La presenza non contemplata
by guidoq
Rientrò in camera e si chiuse la porta alle spalle. C’è vita nelle stanze disabitate. Sfilò le scarpe con un calcio e cominciò a spogliarsi lentamente, di fronte all’ampia finestra: bottone dopo bottone, sovrappensiero. L’intenzione era farsi un buon bagno, ma il bagno è una stanza cieca, senza finestre. Meglio una pennichella, piuttosto. Anche alle sei di sera, chi se ne importa. Con grande serietà indossò il pigiama e si distese sul letto, tirandosi il piumino fin sotto il mento. Il tramonto si vede anche ad occhi chiusi. Piegando alla fine del suo tragitto, il sole illuminava le montagne di una luce irreale, da est a ovest, tutte raccolte davanti alla sua finestra. Continuarono ad esistere anche oltre il confine del sonno, come un gruppo di convitati tacituri.
Fu mentre dormiva che ebbe l’esperienza spirituale più rilevante della sua vita. Un’entità soprannaturale, che poteva essere lo spirito delle montagne, si presentò attraverso la finestra e lo interrogò. Nel sonno, lui si vedeva seduto a un capo del letto, intento a continuare un ragionamento che l’aveva tenuto impegnato fino a pochi minuti prima. Non era sicuro di aver risposto correttamente alla domanda di un collega. L’atmosfera dei congressi lo intimoriva. Lo spirito non badò a questa sua timidezza; non pensò neppure di giustificarsi per il suo arrivo improbabile (l’albergo internazionale, il contesto ufficiale e asettico, privo di errori); lo interrogò tranquillamente sulla sua vita ed egli rispose in tutta onestà senza guardarlo in faccia. Non avrebbe potuto dire se fosse uno spirito maschile o femminile, o quale forma avesse, o quale colore. Il coro delle montagne si allarga fino a contenere la Galassia intera. E lo spirito era parte di questo tutto e lo giustificava.
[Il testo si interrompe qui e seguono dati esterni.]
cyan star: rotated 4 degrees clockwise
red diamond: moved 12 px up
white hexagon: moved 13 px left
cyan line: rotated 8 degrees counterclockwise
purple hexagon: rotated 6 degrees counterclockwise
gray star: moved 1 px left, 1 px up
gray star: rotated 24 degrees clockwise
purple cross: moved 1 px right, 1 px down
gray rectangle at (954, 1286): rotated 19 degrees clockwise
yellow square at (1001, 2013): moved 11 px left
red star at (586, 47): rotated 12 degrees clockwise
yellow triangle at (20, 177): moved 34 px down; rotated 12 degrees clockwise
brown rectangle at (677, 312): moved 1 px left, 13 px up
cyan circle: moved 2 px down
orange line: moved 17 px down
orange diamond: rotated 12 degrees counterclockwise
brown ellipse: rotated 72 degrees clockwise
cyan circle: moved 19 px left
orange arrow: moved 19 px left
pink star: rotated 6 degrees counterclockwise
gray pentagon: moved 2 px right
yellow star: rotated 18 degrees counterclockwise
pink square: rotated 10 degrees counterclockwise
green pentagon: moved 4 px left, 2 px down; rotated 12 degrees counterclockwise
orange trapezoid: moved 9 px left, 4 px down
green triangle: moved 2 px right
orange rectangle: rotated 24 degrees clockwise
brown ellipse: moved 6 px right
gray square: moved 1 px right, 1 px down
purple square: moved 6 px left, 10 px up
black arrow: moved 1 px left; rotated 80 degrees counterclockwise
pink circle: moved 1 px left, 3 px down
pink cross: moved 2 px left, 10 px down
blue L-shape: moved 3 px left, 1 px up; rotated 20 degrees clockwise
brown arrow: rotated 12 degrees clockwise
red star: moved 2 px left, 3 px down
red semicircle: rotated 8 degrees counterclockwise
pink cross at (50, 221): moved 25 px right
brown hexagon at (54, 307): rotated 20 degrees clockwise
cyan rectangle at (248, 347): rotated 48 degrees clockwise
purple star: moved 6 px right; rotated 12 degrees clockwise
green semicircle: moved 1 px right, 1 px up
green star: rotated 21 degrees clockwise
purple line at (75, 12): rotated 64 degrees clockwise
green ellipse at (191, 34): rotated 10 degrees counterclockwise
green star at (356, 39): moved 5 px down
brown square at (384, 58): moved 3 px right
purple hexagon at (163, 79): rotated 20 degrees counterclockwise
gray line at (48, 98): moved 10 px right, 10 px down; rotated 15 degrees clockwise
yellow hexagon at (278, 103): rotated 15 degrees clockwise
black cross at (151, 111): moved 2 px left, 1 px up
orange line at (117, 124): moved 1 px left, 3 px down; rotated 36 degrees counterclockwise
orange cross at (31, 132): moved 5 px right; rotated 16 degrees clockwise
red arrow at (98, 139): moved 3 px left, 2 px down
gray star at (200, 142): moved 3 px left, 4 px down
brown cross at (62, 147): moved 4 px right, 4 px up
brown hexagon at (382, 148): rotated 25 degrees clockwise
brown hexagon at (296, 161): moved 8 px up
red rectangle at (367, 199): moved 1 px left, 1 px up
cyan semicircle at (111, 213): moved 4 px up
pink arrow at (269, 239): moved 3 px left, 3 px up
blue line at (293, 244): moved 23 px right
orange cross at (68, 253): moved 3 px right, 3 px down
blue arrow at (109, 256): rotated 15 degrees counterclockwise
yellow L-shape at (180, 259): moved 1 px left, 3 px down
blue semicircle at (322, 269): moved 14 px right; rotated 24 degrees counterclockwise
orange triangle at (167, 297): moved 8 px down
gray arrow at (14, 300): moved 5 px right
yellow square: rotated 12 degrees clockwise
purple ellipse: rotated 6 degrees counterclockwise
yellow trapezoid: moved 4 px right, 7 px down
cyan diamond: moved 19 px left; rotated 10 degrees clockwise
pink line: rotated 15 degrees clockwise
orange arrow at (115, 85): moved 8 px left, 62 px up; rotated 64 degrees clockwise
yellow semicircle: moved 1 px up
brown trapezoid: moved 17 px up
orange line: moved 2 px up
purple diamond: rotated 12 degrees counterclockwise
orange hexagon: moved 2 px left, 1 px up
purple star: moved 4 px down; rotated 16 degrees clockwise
Sapeva che questa era una prova del fatto che esiste qualcosa al di là del corpo e dei sensi; sapeva che era la prima e l’unica prova che gli sarebbe stata concessa; sapeva che non avrebbe potuto stringerla a se ma soltanto sfiorarla con le dita. Quando lo spirito tacque, gli chiese: sei quello che credo tu sia?, e lo spirito disse sì, lo sono.
Non era così che ti immaginavo, proseguì lui. Ed era vero. Le forme che il cielo può prendere nella nostra immaginazione sono pressoché infinite, e quando una di queste si manifesta escludendo tutte le altre è normale provare una piccola delusione. Pensò ai santi che avevano visto il paradiso e si domandò come la loro visione potesse accordarsi con la sua. Lo spirito lo rimproverò: sei già ricaduto nell’errore. Si rizzò in piedi; cercò qualcosa che sembrava sfuggirgli appena sopra la spalla sinistra, e nel voltarsi su se stesso si accorse che lo spirito non c’era più. Sono sveglio? si chiese. Un braccio penzolava addormentato al suo fianco. Lo raccolse con l’altro e lo sorresse per qualche secondo, mentre il sangue ricominciava a fluire. Infine andò in bagno.
Tornando alla finestra, vide che le montagne erano diventate azzurre. Si accendevano le luci sull’altro versante: l’ora di cena, la fine dello stallo. Le cime sembravano essere cresciute in statura. Non poteva escludere che si fossero cambiate di posto. Guardò l’orologio, si sfilò il pigiama e in fretta reindossò gli abiti che aveva buttato alla rinfusa sul divano. Con ansia, calzando a fatica le scarpe senza slacciarle. Qualsiasi opinione della vita è sempre sbagliata. Doveva andare.
Con un residuo di grazia, si inchinò in direzione delle montagne. Scusate, disse. Poi infilò il corridoio ed uscì.